How do we fight these crippling psychological fears? The simple answer is, “let’s not care what anyone thinks of us.”

But how?

I often daydream of going to an entirely different city, like Tokyo, where no one knows me and I know no one. There, I could just be me all the time without the social pressure and responsibilities that persist within my community.

However, we can’t run away to Tokyo—or any other city—to wipe out our fears and insecurities. To be ourselves, wherever we are, we must cultivate these three characteristics:

1) We have to become the source of our self-esteem

Focus on one strength. When we are good at even one thing, we can keep it in the forefront of our thoughts and actions. We then become even better at it. This gives us an inner girdle of strength, which makes us more confident in the face of people trying to put us down or manipulate us.

In college, I was always known to be funny, and most students would immediately comment on how witty I was. It became my thing, and when I was alone I would practice delivering a humorous story. That strength alone helped me fit in, yes, but it also allowed me to be myself, expressing opinions and actions through humor.

2) We have to be self-compassionate

Perfection is a myth. No one wins all the time. Many just don’t show their failures or suffering. Rather than ignore or criticize our pain, we need to be understanding of ourselves when we fail, suffer, or feel unworthy. We must remind ourselves that this happens to everyone—not just “me” alone.

Most successful people feel inadequate when they fail, and yet they see it for what it is: a passing obstacle and an opportunity to correct their mistakes. They usually cut themselves some slack rather than jump into criticism.
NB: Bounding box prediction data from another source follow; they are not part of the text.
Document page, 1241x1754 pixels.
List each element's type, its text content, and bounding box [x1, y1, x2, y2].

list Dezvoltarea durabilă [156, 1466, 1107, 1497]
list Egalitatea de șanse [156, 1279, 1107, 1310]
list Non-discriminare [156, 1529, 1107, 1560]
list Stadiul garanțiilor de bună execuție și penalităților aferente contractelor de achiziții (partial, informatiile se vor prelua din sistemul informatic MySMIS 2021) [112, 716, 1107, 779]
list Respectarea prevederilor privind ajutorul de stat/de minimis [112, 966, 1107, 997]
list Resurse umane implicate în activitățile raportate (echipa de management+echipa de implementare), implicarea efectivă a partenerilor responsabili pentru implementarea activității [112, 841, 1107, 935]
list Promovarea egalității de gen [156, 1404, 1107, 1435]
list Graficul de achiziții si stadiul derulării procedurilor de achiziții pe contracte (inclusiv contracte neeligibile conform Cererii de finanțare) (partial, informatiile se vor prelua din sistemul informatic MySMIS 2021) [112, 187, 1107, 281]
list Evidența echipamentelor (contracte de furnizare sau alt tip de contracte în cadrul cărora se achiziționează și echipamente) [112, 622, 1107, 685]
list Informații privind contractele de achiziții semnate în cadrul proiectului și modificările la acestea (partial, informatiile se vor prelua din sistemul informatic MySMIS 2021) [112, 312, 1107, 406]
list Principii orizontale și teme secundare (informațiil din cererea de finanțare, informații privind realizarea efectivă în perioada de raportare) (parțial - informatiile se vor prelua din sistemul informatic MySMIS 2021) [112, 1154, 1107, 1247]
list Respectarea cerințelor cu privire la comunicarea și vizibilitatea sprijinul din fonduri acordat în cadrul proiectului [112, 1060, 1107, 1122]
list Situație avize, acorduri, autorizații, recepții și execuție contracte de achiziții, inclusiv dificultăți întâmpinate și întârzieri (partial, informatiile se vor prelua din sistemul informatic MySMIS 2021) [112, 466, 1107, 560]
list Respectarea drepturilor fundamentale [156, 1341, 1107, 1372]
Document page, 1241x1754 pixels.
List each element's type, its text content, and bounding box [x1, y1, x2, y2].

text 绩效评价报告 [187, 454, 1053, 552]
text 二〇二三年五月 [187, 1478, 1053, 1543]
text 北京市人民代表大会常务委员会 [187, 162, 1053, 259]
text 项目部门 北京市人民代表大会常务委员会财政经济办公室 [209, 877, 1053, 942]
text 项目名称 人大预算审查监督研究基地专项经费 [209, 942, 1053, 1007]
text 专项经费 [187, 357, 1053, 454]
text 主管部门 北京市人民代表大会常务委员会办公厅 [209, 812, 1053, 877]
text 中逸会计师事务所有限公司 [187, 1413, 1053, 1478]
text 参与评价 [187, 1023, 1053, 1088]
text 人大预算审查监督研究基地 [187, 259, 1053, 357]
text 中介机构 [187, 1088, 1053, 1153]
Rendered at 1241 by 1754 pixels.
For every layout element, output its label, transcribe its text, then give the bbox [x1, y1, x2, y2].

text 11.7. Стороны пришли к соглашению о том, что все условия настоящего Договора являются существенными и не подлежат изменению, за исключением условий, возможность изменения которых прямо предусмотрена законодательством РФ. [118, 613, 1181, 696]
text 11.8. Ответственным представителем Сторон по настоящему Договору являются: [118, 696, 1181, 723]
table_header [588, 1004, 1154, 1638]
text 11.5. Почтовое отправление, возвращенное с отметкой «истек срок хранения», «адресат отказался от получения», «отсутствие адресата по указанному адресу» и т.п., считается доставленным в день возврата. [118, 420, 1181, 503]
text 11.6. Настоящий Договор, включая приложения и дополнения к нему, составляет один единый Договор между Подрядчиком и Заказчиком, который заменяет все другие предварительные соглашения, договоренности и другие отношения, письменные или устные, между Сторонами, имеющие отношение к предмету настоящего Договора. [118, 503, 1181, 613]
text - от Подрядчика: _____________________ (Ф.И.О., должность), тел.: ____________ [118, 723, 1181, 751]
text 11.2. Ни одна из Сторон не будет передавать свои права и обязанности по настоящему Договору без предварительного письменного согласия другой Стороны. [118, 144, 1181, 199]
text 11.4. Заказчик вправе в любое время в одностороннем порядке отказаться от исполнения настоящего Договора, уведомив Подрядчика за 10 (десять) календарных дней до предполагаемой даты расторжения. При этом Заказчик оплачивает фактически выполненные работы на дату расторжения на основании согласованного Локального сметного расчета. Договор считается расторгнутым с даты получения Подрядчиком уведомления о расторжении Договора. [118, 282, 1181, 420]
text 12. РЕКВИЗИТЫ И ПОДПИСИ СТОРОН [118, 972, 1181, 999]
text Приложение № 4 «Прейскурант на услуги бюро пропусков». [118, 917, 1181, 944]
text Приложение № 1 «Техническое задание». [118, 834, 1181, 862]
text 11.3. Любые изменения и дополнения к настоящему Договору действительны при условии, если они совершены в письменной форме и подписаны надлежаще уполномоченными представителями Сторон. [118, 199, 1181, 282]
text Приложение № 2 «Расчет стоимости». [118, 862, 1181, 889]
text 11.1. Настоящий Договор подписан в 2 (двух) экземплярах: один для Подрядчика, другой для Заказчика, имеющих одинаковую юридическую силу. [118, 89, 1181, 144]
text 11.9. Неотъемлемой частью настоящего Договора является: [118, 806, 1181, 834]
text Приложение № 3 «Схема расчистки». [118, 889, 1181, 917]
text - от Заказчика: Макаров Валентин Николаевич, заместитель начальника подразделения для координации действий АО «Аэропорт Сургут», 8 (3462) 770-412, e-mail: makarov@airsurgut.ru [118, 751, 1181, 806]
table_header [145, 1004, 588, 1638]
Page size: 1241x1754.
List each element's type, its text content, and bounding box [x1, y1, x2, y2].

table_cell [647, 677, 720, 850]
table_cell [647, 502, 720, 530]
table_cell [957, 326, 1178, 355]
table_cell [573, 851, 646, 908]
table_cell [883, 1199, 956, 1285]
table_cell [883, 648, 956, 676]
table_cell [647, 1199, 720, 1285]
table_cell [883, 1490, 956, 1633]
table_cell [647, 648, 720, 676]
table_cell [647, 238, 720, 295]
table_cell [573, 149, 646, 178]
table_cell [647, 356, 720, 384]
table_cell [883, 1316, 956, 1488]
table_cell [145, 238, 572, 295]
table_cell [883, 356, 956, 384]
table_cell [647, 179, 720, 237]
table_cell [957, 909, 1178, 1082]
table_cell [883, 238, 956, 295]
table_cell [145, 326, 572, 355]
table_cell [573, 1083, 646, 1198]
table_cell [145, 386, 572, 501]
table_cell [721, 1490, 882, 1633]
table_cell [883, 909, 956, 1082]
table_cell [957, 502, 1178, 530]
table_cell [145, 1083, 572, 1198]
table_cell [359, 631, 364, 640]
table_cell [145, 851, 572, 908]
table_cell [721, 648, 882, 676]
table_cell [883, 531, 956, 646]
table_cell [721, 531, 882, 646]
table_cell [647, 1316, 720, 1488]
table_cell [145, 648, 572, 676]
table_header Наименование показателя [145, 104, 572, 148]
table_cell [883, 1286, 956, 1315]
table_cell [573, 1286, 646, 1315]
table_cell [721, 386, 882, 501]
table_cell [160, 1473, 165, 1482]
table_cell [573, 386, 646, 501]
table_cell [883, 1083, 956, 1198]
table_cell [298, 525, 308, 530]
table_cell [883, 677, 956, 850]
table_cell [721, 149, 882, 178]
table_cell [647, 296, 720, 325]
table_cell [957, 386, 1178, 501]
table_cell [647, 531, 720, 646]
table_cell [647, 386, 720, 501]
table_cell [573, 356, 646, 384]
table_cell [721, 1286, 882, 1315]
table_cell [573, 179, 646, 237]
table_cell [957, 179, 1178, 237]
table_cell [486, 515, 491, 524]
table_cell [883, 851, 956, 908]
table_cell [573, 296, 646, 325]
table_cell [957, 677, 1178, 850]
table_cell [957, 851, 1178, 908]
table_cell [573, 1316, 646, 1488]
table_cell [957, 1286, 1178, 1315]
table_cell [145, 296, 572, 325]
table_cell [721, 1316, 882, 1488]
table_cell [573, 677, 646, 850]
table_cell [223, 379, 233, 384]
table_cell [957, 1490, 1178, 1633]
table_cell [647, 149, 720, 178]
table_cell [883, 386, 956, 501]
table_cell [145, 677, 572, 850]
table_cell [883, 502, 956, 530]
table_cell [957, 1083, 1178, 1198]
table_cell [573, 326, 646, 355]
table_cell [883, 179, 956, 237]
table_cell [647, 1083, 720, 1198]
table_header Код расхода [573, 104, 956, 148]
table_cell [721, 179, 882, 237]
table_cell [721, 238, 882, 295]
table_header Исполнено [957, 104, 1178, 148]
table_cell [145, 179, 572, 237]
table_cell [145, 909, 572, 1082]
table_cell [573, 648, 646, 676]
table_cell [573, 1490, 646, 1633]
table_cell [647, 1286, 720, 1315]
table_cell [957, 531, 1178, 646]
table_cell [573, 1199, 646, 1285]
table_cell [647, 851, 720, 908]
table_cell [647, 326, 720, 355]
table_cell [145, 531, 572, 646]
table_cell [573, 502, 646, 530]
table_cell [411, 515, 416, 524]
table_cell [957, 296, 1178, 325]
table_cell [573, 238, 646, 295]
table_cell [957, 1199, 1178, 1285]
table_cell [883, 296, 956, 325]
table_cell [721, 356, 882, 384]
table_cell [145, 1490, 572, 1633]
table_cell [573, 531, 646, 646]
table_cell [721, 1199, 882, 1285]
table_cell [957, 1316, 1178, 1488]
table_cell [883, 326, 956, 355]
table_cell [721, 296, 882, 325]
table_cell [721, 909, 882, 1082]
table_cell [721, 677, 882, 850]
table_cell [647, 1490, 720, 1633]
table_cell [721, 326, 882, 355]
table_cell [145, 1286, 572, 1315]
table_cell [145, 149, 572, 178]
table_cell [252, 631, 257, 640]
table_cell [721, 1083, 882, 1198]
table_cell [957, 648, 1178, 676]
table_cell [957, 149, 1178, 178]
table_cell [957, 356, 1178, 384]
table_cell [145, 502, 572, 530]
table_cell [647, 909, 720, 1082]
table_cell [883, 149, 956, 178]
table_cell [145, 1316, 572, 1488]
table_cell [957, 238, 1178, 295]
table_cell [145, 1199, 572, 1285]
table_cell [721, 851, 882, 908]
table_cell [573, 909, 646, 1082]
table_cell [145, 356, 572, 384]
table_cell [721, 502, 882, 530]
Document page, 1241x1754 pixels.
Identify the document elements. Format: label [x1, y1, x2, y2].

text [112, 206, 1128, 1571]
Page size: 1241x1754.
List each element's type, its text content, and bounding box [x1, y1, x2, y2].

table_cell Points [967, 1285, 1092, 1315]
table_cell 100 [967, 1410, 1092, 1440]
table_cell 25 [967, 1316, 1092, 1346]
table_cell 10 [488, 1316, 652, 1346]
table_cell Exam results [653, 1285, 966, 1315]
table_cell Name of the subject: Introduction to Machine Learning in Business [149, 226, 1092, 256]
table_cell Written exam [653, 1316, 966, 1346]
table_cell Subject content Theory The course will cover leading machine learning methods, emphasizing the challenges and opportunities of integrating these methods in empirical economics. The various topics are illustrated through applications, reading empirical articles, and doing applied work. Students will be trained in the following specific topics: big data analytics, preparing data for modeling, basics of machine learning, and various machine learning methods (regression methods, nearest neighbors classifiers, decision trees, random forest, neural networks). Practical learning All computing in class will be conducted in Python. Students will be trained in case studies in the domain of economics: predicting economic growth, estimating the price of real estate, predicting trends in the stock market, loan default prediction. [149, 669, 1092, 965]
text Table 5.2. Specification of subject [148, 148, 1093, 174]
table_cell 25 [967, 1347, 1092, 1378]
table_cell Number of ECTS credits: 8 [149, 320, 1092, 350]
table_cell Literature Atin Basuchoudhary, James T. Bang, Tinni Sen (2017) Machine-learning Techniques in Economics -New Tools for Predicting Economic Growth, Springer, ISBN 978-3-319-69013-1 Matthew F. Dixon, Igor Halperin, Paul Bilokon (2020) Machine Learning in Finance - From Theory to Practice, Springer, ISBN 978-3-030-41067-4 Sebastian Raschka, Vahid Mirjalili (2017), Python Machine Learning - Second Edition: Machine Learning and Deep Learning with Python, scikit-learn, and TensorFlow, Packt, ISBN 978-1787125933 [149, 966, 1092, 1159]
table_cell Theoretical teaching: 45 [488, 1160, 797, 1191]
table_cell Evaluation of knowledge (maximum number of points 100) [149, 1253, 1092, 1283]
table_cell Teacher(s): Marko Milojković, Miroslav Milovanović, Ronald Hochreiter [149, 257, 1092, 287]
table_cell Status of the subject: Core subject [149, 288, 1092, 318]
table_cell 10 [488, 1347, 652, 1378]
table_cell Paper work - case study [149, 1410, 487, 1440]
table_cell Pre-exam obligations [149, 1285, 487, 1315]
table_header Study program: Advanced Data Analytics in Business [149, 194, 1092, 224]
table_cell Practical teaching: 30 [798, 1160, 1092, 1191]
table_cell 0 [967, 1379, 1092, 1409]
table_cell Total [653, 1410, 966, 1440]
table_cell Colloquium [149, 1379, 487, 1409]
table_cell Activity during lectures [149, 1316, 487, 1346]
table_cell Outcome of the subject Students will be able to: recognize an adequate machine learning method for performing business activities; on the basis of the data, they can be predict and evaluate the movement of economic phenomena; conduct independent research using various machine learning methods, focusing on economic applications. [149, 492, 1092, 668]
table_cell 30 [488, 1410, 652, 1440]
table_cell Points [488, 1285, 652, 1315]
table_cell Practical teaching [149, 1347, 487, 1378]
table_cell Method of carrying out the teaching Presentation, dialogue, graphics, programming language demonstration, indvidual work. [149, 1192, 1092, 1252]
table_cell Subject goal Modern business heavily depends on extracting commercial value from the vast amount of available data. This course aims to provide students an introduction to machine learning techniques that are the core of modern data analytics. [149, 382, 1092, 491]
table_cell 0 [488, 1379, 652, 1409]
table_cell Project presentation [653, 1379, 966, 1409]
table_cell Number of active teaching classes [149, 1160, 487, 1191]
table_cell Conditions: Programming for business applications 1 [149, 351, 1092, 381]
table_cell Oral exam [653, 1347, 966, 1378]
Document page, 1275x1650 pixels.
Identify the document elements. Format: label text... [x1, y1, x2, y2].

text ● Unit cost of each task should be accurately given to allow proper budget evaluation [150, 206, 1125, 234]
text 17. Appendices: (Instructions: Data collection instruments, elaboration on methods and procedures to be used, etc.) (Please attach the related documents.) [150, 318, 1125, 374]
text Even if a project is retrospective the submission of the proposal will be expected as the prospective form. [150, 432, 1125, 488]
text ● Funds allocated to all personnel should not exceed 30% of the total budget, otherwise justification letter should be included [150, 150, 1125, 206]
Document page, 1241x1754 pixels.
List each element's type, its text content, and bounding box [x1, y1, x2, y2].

3) Focus on what matters most, now

We should know where we are going next and what we need to do to get there. Knowing our next move liberates us and bolsters our confidence. We don’t need anyone else’s approval, as we know where we’re going. That’s why goal-setting is a powerful character-building practice, and one which must we follow throughout our lives.

During my recent stay in college for my writing MFA, I missed several nights of socializing with the other students because I wanted to focus on preparing my work for the next day. I didn’t care about fitting in or making friends yet—not till I grasped the basics of the course. That’s what mattered most. I made better friends in the last few days because I had become more confident with my writing and the demands of the MFA.

As we grow older, we get to know ourselves better. We know what works for us and what doesn’t. We start to lose that insistent craving to please the people around us. That said, the quicker we learn to be ourselves, the better the quality of life we can enjoy.

If we arm ourselves with the three ingredients above and become more confident, we have the power to rid ourselves of the twin fears of not fitting in and missing out on the new thing.